--- Your goal ---
Down to the last line, set the entries down again exactly.

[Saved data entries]
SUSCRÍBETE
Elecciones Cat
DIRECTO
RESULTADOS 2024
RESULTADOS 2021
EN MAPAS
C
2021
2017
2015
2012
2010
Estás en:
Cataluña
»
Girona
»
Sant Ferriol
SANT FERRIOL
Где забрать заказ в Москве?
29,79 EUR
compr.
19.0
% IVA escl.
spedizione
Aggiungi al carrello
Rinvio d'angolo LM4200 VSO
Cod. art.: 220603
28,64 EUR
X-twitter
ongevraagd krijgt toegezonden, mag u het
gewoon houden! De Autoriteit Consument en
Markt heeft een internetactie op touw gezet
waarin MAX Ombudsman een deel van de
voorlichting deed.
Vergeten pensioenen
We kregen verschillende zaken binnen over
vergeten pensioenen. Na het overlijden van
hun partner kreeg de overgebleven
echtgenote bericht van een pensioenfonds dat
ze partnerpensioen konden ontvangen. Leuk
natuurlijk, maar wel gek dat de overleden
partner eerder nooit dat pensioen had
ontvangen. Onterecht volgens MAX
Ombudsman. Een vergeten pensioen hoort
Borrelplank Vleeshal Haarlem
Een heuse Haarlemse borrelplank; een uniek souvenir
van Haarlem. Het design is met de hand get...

--- Your response ---
SUSCRÍBETE
Elecciones Cat
DIRECTO
RESULTADOS 2024
RESULTADOS 2021
EN MAPAS
C
2021
2017
2015
2012
2010
Estás en:
Cataluña
»
Girona
»
Sant Ferriol
SANT FERRIOL
Где забрать заказ в Москве?
29,79 EUR
compr.
19.0
% IVA escl.
spedizione
Aggiungi al carrello
Rinvio d'angolo LM4200 VSO
Cod. art.: 220603
28,64 EUR
X-twitter
ongevraagd krijgt toegezonden, mag u het
gewoon houden! De Autoriteit Consument en
Markt heeft een internetactie op touw gezet
waarin MAX Ombudsman een deel van de
voorlichting deed.
Vergeten pensioenen
We kregen verschillende zaken binnen over
vergeten pensioenen. Na het overlijden van
hun partner kreeg de overgebleven
echtgenote bericht van een pensioenfonds dat
ze partnerpensioen konden ontvangen. Leuk
natuurlijk, maar wel gek dat de overleden
partner eerder nooit dat pensioen had
ontvangen. Onterecht volgens MAX
Ombudsman. Een vergeten pensioen hoort
Borrelplank Vleeshal Haarlem
Een heuse Haarlemse borrelplank; een uniek souvenir
van Haarlem. Het design is met de hand get...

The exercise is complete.